(LISTED RECORDS)
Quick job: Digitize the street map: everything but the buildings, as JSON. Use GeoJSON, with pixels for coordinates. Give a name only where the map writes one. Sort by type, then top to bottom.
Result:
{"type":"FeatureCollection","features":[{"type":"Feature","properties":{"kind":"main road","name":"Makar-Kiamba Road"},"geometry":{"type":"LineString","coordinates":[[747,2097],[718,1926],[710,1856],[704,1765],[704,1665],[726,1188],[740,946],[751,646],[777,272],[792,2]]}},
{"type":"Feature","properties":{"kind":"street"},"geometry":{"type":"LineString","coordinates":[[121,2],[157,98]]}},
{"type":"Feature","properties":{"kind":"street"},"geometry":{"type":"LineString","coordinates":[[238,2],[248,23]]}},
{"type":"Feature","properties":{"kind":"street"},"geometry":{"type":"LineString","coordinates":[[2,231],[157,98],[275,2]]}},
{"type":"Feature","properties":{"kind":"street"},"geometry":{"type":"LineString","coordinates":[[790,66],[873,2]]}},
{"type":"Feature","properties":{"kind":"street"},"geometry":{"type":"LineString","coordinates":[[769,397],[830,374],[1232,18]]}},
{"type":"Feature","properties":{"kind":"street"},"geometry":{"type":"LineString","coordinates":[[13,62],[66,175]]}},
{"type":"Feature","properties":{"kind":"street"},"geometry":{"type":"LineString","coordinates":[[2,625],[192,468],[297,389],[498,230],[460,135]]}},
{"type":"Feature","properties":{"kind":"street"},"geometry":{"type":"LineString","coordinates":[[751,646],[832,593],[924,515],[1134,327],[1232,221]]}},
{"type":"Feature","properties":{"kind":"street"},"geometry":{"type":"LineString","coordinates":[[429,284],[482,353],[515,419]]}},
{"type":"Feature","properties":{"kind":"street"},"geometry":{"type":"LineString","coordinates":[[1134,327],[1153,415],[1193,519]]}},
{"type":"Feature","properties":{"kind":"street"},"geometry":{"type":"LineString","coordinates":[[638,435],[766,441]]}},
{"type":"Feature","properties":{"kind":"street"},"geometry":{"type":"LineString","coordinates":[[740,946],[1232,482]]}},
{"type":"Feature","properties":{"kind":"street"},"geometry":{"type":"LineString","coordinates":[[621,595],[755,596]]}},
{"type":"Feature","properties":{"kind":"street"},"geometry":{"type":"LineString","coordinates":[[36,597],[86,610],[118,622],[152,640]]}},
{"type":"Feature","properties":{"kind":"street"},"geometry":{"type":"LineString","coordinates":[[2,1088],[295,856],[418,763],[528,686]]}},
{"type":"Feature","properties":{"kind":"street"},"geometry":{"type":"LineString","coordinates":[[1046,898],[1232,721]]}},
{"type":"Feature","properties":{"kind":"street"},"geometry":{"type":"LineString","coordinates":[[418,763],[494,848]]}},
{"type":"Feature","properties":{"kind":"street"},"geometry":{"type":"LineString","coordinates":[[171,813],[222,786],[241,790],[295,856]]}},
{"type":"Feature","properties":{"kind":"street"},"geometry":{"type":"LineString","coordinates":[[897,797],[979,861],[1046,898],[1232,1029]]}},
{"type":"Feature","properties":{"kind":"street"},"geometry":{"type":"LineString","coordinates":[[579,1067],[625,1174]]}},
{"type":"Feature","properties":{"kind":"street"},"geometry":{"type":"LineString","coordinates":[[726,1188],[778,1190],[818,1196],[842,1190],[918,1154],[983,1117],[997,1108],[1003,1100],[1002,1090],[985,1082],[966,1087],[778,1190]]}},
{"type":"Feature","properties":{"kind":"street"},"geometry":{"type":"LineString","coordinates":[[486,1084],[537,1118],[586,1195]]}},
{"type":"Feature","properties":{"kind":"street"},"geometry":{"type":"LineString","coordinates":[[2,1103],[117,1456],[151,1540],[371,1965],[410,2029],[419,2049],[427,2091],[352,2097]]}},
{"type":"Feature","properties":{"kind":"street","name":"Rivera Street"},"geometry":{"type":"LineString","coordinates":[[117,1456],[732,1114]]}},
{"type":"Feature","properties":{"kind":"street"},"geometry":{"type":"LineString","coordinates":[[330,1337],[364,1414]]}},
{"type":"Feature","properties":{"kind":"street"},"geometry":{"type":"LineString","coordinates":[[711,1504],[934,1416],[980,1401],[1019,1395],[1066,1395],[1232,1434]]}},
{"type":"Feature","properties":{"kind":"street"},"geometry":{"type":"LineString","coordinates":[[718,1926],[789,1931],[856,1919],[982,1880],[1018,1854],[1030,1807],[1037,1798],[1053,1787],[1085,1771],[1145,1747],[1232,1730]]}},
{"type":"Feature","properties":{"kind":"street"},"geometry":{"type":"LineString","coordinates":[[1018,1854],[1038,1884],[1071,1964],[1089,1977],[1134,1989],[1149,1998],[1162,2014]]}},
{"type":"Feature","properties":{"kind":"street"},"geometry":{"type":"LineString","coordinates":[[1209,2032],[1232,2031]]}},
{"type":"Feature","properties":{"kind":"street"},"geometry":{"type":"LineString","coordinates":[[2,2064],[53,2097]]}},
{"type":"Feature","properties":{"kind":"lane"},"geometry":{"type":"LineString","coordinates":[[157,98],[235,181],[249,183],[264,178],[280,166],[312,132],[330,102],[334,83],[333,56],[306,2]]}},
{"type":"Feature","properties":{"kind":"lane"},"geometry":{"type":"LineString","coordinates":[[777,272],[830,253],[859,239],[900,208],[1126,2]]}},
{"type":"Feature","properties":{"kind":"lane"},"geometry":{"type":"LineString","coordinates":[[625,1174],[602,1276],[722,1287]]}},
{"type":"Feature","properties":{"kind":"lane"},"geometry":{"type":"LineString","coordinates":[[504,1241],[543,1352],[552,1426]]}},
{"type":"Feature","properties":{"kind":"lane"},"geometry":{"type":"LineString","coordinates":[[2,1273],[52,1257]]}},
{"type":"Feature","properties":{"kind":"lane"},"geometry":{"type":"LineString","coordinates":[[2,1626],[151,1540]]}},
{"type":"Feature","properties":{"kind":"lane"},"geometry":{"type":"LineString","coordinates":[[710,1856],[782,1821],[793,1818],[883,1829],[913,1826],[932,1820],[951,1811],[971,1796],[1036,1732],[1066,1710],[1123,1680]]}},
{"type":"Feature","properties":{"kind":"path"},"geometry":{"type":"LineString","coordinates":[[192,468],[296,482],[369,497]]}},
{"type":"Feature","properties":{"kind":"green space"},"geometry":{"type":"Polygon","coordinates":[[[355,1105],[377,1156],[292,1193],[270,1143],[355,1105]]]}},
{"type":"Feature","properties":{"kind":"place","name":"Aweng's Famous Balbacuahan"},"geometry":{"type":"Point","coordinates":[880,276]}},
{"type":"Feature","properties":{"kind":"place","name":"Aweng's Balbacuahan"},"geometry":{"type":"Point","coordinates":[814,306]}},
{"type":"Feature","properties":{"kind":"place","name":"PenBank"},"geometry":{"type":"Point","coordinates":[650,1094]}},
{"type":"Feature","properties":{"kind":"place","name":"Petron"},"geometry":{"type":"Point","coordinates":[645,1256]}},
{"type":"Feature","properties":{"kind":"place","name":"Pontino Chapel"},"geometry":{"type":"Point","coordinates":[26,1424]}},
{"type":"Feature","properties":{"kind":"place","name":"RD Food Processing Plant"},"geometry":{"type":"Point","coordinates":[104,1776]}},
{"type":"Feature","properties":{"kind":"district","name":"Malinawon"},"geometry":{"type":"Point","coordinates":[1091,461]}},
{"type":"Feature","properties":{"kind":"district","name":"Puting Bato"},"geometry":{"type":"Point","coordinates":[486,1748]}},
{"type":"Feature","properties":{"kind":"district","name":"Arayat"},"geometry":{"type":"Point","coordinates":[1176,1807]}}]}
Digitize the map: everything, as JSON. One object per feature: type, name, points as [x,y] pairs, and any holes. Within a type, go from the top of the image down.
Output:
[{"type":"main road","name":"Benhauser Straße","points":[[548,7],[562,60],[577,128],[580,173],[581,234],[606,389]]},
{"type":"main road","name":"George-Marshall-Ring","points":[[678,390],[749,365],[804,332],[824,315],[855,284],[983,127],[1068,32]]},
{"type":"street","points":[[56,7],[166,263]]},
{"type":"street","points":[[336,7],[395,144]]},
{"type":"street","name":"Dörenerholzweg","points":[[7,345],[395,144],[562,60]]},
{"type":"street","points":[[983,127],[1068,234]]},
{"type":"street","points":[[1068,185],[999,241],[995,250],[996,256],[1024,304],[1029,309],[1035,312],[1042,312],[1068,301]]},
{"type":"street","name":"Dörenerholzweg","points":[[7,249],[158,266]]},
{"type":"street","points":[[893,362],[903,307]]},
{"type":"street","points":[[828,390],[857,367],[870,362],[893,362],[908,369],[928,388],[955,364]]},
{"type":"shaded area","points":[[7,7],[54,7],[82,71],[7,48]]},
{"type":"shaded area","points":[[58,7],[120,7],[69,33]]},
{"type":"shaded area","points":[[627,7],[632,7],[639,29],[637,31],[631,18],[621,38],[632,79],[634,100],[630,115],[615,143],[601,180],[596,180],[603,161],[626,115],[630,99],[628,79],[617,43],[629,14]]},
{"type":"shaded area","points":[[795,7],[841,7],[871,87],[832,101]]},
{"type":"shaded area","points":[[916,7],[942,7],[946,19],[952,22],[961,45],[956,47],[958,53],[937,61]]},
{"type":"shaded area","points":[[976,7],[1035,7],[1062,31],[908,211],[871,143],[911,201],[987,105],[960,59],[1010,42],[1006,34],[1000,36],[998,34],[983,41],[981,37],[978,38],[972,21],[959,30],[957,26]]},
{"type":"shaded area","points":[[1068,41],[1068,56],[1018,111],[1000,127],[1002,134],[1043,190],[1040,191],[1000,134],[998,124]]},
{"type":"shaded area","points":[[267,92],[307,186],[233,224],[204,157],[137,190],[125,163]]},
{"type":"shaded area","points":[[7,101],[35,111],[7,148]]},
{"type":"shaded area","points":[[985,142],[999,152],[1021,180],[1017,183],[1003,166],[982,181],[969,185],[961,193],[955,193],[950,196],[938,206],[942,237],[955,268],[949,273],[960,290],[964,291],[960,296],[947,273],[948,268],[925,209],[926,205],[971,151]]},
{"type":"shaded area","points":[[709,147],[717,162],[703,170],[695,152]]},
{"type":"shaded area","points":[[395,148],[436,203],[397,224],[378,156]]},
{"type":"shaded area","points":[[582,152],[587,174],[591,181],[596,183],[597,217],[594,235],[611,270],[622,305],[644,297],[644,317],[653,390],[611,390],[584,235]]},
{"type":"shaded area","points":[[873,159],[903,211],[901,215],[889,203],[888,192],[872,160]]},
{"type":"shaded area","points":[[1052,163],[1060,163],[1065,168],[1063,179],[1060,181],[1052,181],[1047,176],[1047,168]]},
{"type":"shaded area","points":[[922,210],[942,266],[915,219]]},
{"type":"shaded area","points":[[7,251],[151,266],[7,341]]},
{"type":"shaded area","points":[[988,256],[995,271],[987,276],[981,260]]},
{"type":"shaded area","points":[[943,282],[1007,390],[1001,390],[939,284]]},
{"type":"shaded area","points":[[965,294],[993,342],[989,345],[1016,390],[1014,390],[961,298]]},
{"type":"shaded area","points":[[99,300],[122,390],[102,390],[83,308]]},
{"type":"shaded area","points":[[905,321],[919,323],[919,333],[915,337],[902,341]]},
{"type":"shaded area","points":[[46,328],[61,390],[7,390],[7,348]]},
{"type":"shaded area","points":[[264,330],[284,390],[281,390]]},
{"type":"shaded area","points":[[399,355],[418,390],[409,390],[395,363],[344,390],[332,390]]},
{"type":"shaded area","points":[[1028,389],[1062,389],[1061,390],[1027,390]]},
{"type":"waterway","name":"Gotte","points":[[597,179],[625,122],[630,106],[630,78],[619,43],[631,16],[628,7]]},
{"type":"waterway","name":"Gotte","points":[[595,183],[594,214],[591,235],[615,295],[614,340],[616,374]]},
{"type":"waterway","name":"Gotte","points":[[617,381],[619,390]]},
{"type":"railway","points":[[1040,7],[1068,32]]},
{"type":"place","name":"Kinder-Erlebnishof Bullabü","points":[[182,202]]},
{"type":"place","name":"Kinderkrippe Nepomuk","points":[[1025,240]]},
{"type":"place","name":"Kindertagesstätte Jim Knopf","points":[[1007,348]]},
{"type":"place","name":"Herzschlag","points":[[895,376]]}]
(End LISTED RECORDS)
WHAT IS NEEDED → Whenever a line of the data includes "Balbacuahan", copy that line.

RESPONSE AREA →
{"type":"Feature","properties":{"kind":"place","name":"Aweng's Famous Balbacuahan"},"geometry":{"type":"Point","coordinates":[880,276]}},
{"type":"Feature","properties":{"kind":"place","name":"Aweng's Balbacuahan"},"geometry":{"type":"Point","coordinates":[814,306]}},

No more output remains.